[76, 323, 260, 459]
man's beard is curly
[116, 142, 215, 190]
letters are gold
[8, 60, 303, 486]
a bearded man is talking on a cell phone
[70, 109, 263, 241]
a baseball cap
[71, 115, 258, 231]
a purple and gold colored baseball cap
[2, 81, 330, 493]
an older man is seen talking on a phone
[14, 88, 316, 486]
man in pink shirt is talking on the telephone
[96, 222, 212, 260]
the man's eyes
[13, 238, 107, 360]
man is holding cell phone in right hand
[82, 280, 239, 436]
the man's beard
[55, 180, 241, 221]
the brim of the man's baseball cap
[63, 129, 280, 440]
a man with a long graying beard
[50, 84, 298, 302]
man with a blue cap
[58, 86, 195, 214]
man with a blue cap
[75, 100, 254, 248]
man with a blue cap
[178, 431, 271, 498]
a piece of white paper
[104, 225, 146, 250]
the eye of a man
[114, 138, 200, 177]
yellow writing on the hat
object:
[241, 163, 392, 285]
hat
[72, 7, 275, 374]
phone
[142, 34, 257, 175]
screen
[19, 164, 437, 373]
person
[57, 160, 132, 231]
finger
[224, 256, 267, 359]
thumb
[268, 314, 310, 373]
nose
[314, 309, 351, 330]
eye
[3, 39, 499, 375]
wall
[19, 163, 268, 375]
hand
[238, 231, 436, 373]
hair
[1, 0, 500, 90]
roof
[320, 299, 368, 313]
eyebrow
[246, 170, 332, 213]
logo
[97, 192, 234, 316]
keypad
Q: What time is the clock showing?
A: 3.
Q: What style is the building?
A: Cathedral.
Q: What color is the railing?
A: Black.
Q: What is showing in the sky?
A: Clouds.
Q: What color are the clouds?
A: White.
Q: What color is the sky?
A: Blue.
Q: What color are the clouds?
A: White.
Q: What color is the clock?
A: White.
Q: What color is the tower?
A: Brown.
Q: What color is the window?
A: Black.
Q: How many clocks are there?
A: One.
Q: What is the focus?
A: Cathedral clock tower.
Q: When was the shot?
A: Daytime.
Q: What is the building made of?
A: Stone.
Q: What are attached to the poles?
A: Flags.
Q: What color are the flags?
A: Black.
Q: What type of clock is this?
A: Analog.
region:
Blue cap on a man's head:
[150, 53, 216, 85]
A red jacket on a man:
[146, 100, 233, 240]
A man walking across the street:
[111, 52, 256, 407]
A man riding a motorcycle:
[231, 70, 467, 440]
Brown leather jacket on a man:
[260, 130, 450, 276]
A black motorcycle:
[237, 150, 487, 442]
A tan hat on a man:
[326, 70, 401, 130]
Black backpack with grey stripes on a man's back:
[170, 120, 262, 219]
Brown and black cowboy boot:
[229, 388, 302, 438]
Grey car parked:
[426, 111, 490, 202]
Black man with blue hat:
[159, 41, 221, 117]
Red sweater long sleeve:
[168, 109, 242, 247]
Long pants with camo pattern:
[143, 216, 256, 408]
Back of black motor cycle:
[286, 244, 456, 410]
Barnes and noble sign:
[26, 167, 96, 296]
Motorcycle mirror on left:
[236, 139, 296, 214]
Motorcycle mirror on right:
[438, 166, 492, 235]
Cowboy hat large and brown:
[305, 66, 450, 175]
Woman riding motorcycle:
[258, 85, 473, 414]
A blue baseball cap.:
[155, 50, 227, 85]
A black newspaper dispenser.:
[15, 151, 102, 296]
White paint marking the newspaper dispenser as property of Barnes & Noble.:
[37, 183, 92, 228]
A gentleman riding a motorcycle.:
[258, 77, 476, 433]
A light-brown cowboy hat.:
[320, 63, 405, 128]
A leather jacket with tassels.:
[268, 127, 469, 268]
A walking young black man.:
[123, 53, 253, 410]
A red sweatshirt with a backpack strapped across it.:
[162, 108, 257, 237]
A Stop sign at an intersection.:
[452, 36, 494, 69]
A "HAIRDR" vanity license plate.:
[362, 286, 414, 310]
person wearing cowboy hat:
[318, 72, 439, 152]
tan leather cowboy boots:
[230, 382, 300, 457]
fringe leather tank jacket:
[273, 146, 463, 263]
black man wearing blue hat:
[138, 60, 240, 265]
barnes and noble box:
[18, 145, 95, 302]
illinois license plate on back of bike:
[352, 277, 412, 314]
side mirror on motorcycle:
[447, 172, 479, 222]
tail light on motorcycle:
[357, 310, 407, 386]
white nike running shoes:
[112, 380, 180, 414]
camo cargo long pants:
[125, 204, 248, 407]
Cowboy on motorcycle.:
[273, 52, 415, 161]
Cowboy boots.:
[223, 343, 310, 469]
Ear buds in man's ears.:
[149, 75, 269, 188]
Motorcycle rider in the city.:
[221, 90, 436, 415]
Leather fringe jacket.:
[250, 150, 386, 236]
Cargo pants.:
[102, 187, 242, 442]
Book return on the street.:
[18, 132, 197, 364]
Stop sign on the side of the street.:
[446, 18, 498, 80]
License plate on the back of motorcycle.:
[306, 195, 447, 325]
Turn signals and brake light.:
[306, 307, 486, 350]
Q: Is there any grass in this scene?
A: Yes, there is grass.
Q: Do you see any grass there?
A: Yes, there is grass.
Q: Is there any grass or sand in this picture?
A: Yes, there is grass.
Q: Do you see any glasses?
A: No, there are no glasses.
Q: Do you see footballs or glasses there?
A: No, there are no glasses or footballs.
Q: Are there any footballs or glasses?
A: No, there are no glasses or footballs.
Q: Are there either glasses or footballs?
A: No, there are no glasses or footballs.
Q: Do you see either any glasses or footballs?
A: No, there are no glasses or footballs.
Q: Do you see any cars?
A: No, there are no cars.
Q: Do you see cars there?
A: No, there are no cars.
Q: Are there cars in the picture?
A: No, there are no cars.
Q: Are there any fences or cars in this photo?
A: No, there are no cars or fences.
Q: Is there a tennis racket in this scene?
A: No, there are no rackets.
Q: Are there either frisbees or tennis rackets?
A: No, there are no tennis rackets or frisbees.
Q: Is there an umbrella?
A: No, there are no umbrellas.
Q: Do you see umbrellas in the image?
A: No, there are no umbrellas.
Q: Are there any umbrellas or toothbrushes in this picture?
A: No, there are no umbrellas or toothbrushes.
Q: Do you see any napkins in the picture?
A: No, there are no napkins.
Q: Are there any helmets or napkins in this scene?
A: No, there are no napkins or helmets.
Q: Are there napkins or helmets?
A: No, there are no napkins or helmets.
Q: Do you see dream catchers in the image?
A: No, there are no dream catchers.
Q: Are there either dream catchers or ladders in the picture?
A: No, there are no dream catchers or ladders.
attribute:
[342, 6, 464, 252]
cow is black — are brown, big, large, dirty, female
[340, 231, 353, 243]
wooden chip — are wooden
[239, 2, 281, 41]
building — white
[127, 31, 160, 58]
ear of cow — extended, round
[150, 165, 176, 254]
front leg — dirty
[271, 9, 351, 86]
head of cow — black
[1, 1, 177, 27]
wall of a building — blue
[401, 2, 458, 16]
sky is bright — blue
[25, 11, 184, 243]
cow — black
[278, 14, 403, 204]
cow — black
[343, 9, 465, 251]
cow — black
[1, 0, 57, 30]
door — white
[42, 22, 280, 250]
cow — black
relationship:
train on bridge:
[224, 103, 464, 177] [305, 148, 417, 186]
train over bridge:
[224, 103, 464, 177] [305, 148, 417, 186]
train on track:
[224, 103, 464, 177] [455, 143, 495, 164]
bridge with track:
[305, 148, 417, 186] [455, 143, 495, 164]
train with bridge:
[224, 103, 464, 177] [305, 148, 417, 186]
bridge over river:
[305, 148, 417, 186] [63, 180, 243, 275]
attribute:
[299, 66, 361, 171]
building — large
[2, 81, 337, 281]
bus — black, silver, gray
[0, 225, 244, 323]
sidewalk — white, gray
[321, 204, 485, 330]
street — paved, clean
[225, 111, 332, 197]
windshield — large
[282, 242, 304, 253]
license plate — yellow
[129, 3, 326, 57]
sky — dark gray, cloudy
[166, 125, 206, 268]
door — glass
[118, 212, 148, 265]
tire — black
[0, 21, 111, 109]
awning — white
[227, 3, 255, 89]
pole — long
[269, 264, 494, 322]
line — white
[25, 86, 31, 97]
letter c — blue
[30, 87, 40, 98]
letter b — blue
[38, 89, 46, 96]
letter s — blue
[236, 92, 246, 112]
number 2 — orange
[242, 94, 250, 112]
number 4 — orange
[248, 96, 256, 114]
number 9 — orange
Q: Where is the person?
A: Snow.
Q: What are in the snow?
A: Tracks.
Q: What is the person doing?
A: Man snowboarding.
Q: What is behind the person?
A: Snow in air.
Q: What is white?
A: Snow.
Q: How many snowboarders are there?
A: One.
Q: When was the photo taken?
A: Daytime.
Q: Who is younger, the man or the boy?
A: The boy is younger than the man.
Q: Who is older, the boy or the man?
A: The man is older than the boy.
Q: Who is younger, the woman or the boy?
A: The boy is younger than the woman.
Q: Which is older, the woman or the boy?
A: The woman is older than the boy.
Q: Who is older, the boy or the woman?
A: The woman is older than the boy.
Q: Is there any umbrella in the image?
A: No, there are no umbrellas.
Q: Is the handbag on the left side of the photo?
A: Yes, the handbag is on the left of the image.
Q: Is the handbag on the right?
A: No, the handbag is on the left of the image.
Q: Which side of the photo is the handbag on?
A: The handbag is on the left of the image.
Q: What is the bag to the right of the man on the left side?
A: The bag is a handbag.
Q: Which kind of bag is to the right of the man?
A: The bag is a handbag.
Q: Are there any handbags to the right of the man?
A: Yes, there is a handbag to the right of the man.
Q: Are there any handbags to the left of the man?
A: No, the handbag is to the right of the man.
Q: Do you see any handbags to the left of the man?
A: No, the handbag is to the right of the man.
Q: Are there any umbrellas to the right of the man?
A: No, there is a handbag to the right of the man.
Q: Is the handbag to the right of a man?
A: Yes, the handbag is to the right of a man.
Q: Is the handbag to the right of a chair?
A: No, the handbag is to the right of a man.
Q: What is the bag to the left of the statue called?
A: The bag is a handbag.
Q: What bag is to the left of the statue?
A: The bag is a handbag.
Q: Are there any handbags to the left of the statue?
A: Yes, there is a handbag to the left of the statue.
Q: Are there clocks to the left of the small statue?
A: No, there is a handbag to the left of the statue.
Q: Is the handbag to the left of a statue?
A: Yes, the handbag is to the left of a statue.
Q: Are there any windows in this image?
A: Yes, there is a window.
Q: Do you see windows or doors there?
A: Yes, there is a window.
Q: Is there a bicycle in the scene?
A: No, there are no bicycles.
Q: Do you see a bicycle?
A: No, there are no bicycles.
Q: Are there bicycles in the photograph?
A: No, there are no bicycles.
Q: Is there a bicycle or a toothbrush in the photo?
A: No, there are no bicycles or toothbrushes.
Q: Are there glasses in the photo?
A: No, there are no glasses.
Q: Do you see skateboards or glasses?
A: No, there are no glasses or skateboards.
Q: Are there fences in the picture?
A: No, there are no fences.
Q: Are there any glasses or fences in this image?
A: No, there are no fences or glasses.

—————

[TASK OBJECTIVE]:
Quote the rows above verbatim, starting with the line containing "A red jacket" and ending with the line containing "[143, 216, 256, 408]", both included.

[ANSWER BOX]:
A red jacket on a man:
[146, 100, 233, 240]
A man walking across the street:
[111, 52, 256, 407]
A man riding a motorcycle:
[231, 70, 467, 440]
Brown leather jacket on a man:
[260, 130, 450, 276]
A black motorcycle:
[237, 150, 487, 442]
A tan hat on a man:
[326, 70, 401, 130]
Black backpack with grey stripes on a man's back:
[170, 120, 262, 219]
Brown and black cowboy boot:
[229, 388, 302, 438]
Grey car parked:
[426, 111, 490, 202]
Black man with blue hat:
[159, 41, 221, 117]
Red sweater long sleeve:
[168, 109, 242, 247]
Long pants with camo pattern:
[143, 216, 256, 408]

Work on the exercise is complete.